Manufacturing output rose to a three-year high in November. Manufacturing production advanced a seasonally adjusted 0.7 percent during the month, after swelling 1.4 percent in October. The Federal Reserve points out that manufacturing output was at its highest level since January 2019 after having grown 4.6 percent over the past year. Durable goods output jumped 0.8 percent, while that for nondurables increased 0.5 percent. Even though automobile production advanced 2.2 percent in November, it remained 5.4 percent under its year-ago pace. Overall industrial production increased 0.5 percent in November and was 5.3 percent above year-ago levels. Mining output gained 0.7 percent, while output at utilities slowed 0.8 percent. Even though manufacturing factory utilization rose by a half percentage point in November, the 77.3 percent reading remained 9/10ths of a percentage point below the measure’s 48-year average. 
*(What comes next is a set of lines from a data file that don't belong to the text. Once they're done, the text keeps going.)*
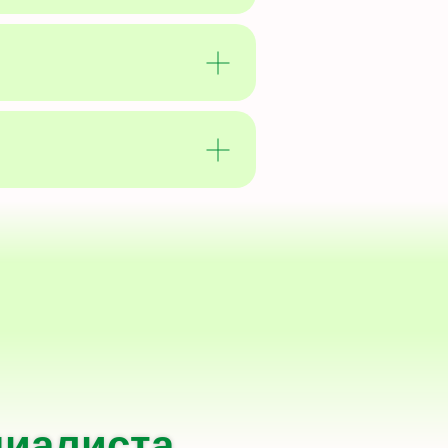
циалиста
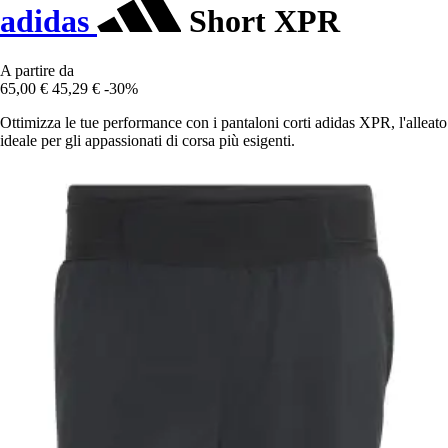
adidas
Short XPR
A partire da
65,00 €
45,29 €
-30%
Ottimizza le tue performance con i pantaloni corti adidas XPR, l'alleato
ideale per gli appassionati di corsa più esigenti.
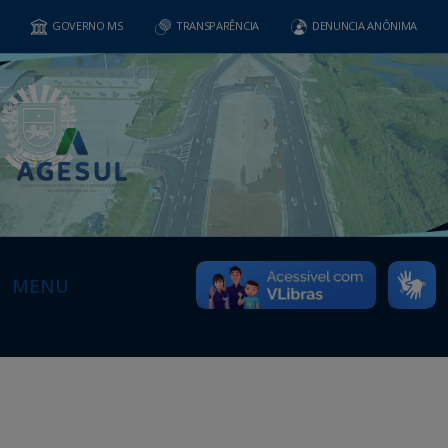
GOVERNO MS
TRANSPARÊNCIA
DENUNCIA ANÔNIMA
MENU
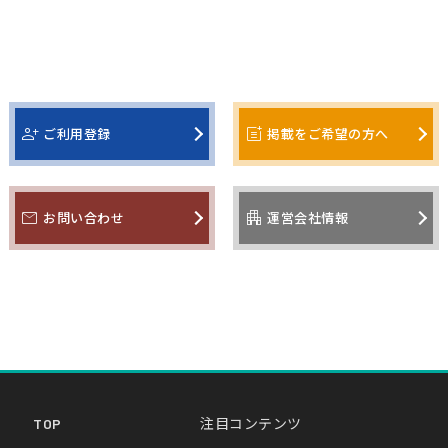
person_add
post_add
ご利用登録
掲載をご希望の方へ
mail
apartment
お問い合わせ
運営会社情報
TOP
注目コンテンツ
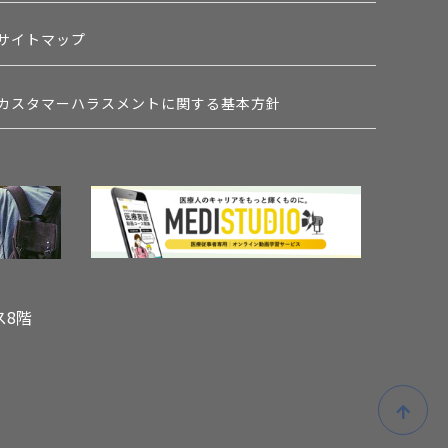
サイトマップ
カスタマーハラスメントに関する基本方針
ス8階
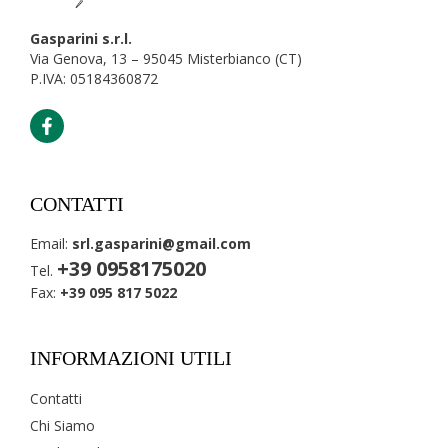
Gasparini s.r.l.
Via Genova, 13 – 95045 Misterbianco (CT)
P.IVA: 05184360872
CONTATTI
Email:
srl.gasparini@gmail.com
+39 0958175020
Tel.
Fax:
+39 095 817 5022
INFORMAZIONI UTILI
Contatti
Chi Siamo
Wholesale prices rose again in November. The Producer Price Index (PPI) for final demand jumped a seasonally adjusted 0.8 percent during, up from 0.6 percent gains during each of the three preceding months. The Bureau of Labor Statistics has core PPI (net of energy, food, and trade services) soared 0.7 percent following October’s 0.4 percent jump.  Energy PPI rocketed 2.6 percent (gasoline: +7.3 percent) and food PPI advanced 1.2 percent, while core wholesale goods prices soared 0.8 percent. Over the past year, wholesale prices have surged 9.6 percent, with the core measure up 6.9 percent from November 2020.
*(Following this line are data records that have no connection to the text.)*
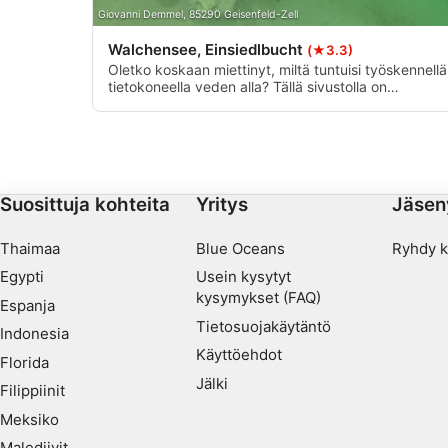
Giovanni Demmel, 85290 Geisenfeld-Zell
Palvelujen kehittäminen ja parantaminen
Walchensee, Einsiedlbucht
(★3.3)
Rajoitettujen tietojen käyttö sisällön valitsemiseen
Oletko koskaan miettinyt, miltä tuntuisi työskennellä
tietokoneella veden alla? Tällä sivustolla on
IAB:n erityispiirteet:
kokonainen työpöytä muiden roskien, kuten
pienempien hylkyjen ja muun roskan seassa. Pääsy
Tarkkojen sijaintitietojen käyttäminen
on helppoa kävelysillan kautta, ja syvyys on enintä
20 metriä.
Tunnista laitteet aktiivisesti pyydettyjen tietojen perusteella
Suosittuja kohteita
Yritys
Jäsen
Muut kuin IAB:n käsittelytarkoitukset:
Välttämätön
Thaimaa
Blue Oceans
Ryhdy 
Suorituskyky
Egypti
Usein kysytyt
kysymykset (FAQ)
Espanja
Toiminnallinen
Tietosuojakäytäntö
Indonesia
Käyttöehdot
Mainonta
Florida
Jälki
Filippiinit
Meksiko
Malediivit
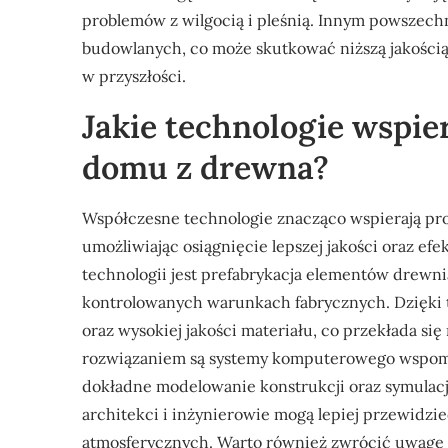
problemów z wilgocią i pleśnią. Innym powszech
budowlanych, co może skutkować niższą jakością
w przyszłości.
Jakie technologie wspie
domu z drewna?
Współczesne technologie znacząco wspierają pr
umożliwiając osiągnięcie lepszej jakości oraz e
technologii jest prefabrykacja elementów drewni
kontrolowanych warunkach fabrycznych. Dzięki 
oraz wysokiej jakości materiału, co przekłada si
rozwiązaniem są systemy komputerowego wspomag
dokładne modelowanie konstrukcji oraz symulac
architekci i inżynierowie mogą lepiej przewid
atmosferycznych. Warto również zwrócić uwagę n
Housing starts picked up in November. The Census Bureau reports that housing starts rose 11.8 percent during the month to a seasonally adjusted annualized rate (SAAR) of 1.679 million units. Starts of both single-family (+11.3 percent) and multi-family (+12.1 percent) homes advanced in November. Looking towards the future, housing construction permits grew 3.6 percent to an annualized 1.712 million units. Permits for single-family homes increased 2.7 percent, while those for multi-family homes swelled 6.1 percent. Housing completions jumped 4.1 percent to an annualized 1.231 million homes. 

Other U.S. economic data released over the past week:

  • Jobless Claims (Week ending December 11, 2021, First-Time Claims, seasonally adjusted): 206,000, +18,000 vs. the previous week, -667,000 vs. the same week a year earlier). 4-week moving average: 203,750 (-74.6% vs. the same week a year earlier). 
  • Import Prices (November 2021, All Imports, not seasonally adjusted): +0.7% vs. October 2021; +11.7% vs. November 2020. Nonfuel Imports: +0.5% vs. October 2021; +6.3% vs. November 2020.
  • Export Prices (November 2021, All Exports, not seasonally adjusted): +1.0% vs. October 2021; +18.2% vs. November 2020. Nonagricultural Exports: +1.0% vs. October 2021; +17.8% vs. November 2020. 
  • State Employment (November 2021, Nonfarm Payrolls, seasonally adjusted): Vs. October 2021: Payrolls grew in 16 states and held steady in 34 states and the District of Columbia. Vs. November 2020: Increased in 49 states and the District of Columbia and steady in 1 state.
  • NFIB Small Business Optimism (November 2021, Index (1986=100), seasonally adjusted): 98.4 (vs. October 2021: 98.2; vs. November 2020: 101.4).
  • Business Inventories (October 2021, Manufacturers and Trade Inventories, seasonally adjusted): $2.218 trillion (+1.2% vs. September 2021; +7.8% vs. October 2020). 
  • Treasury International Capital Flows (October 2021; Net Foreign Purchase of U.S. Securities, not seasonally adjusted): -$22.1 billion (vs. September 2021: +$14.2 billion; vs. October 2020: +$30.6 billion).

The opinions expressed here are not necessarily those of Kevin’s current employer. No endorsements are implied.